Exercise prompt » What is wanted is the line holding "right hip: (736, 2041, 0)" and every later line through the end of the entries, set down exactly.

The data »
______________________________
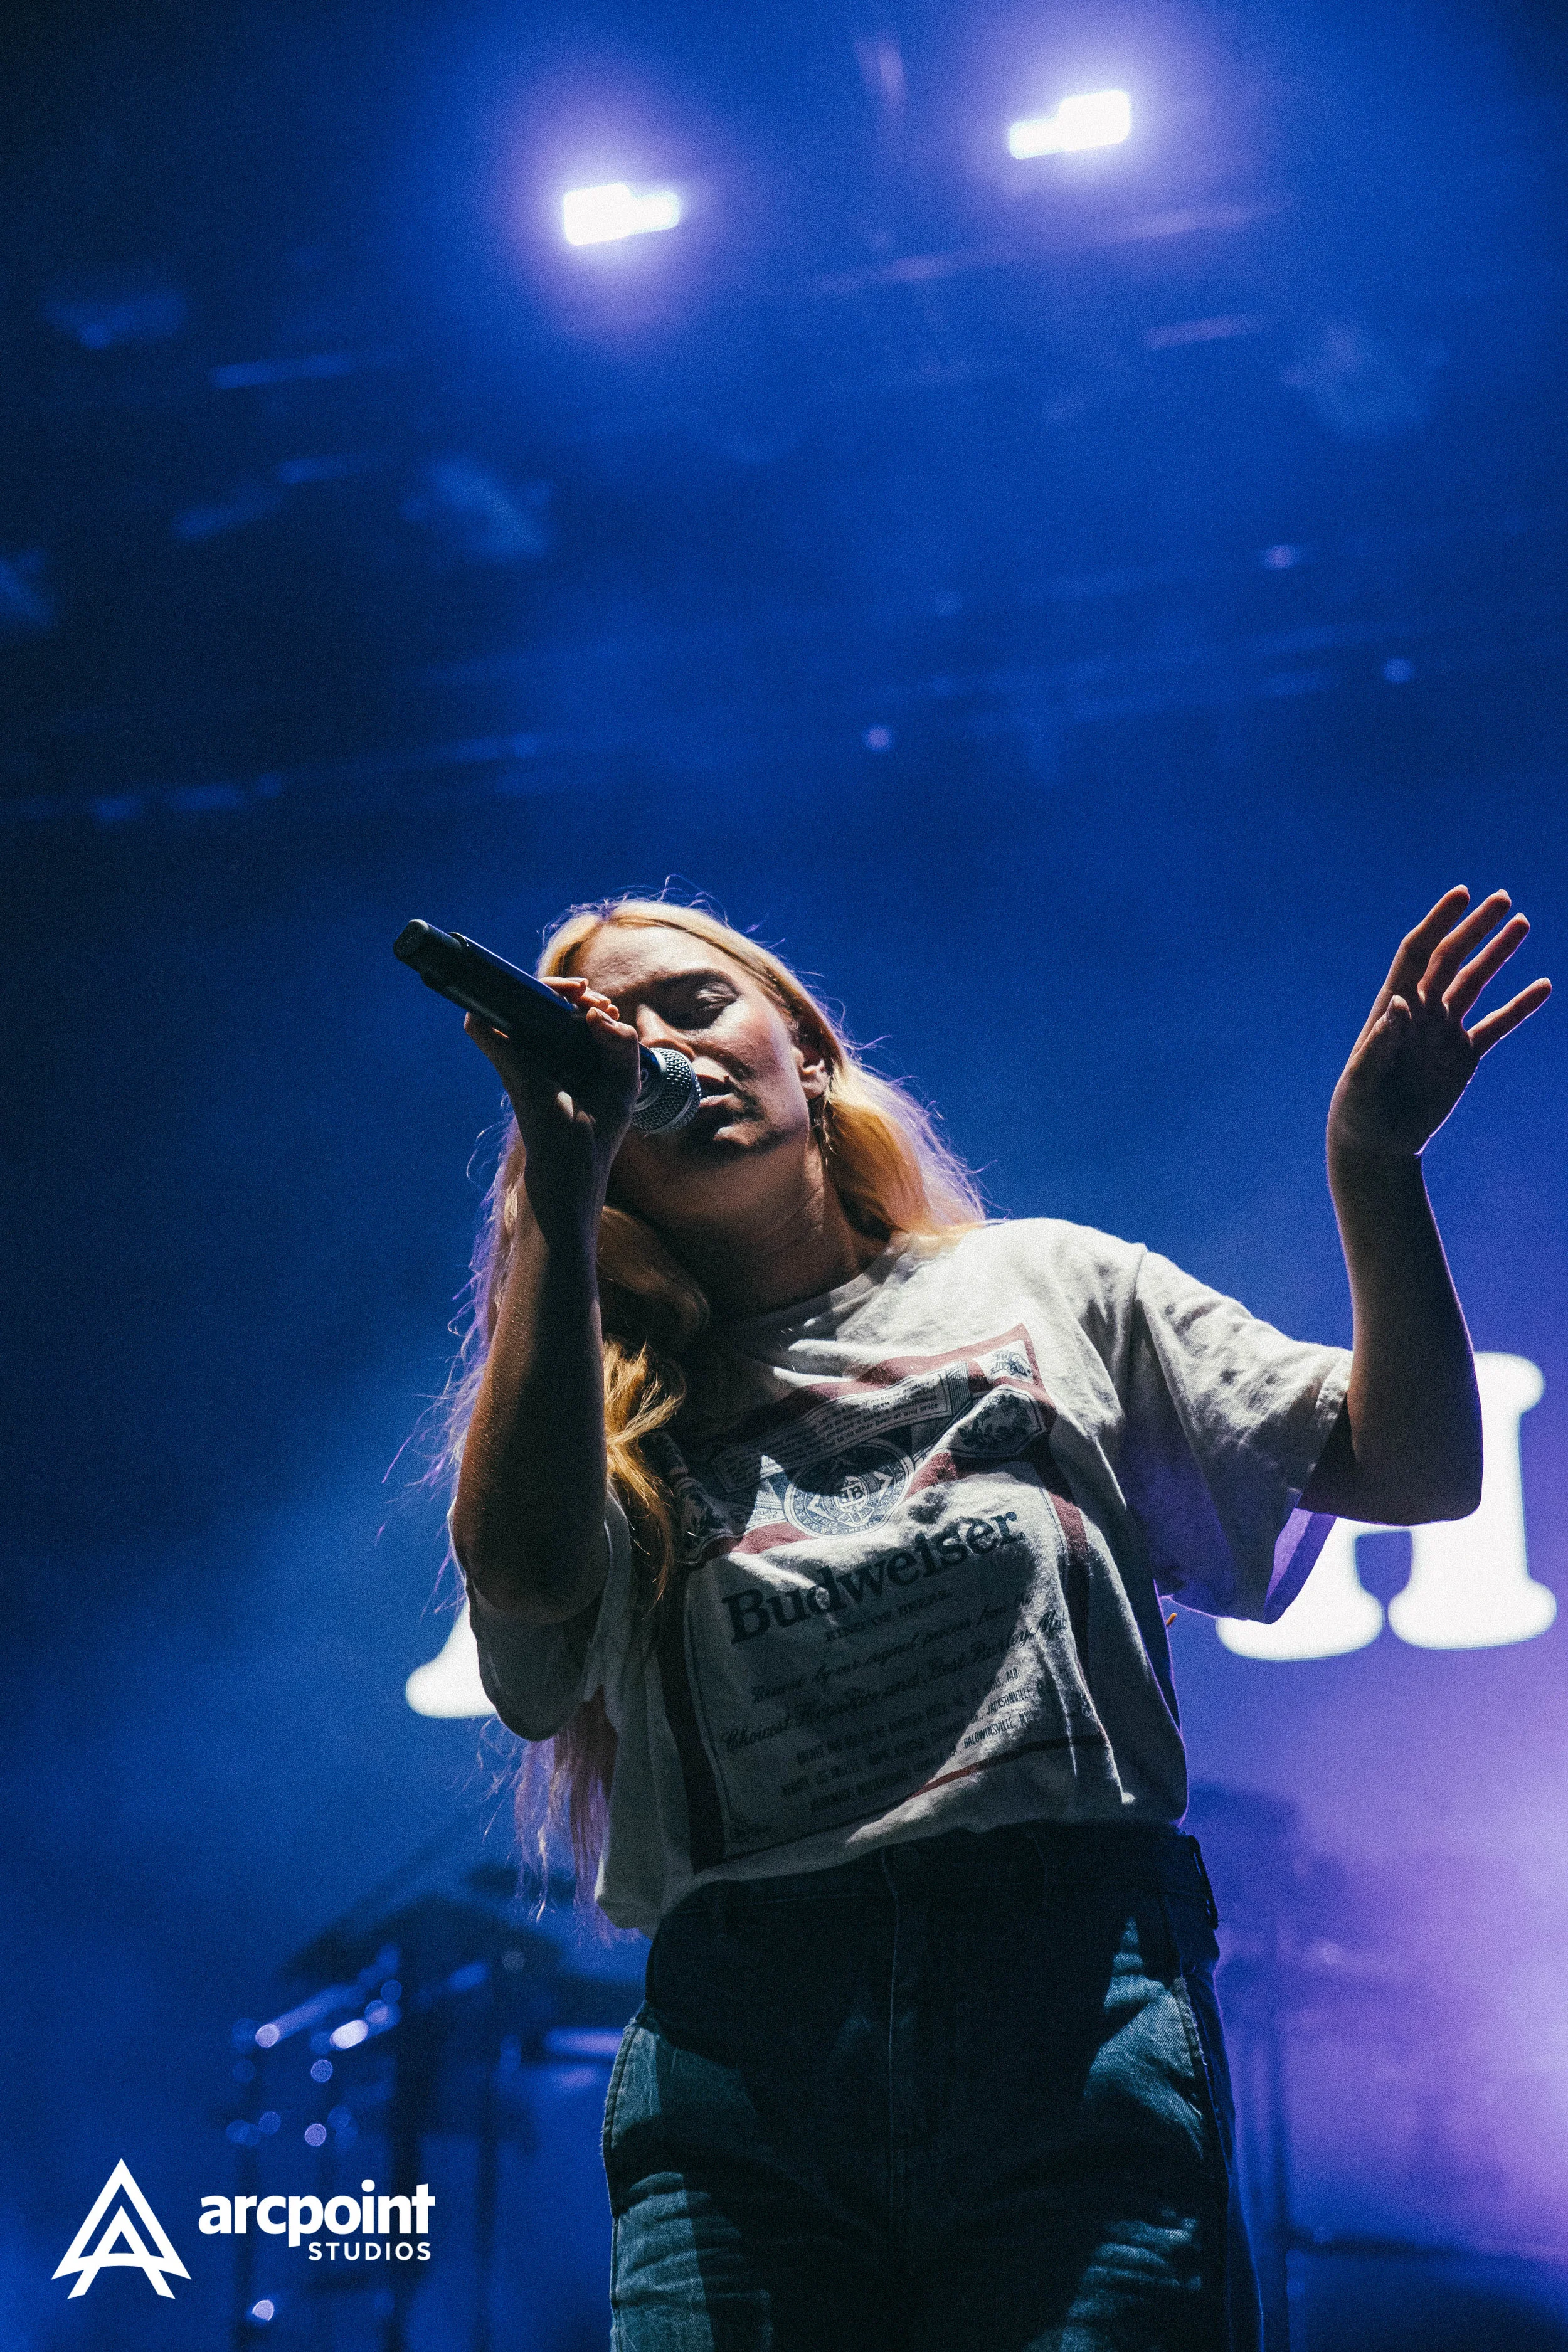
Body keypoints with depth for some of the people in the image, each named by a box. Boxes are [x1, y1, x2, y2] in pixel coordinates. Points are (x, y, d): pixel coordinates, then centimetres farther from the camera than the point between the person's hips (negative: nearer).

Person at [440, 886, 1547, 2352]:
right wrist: (559, 1181, -1)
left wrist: (1372, 1169, 1)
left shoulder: (1046, 1284, 21)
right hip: (736, 2041, 0)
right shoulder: (613, 1407, 19)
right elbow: (524, 1570, -7)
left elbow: (1416, 1473, 15)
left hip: (1078, 2001, 0)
______________________________
Exercise response »
right hip: (736, 2041, 0)
right shoulder: (613, 1407, 19)
right elbow: (524, 1570, -7)
left elbow: (1416, 1473, 15)
left hip: (1078, 2001, 0)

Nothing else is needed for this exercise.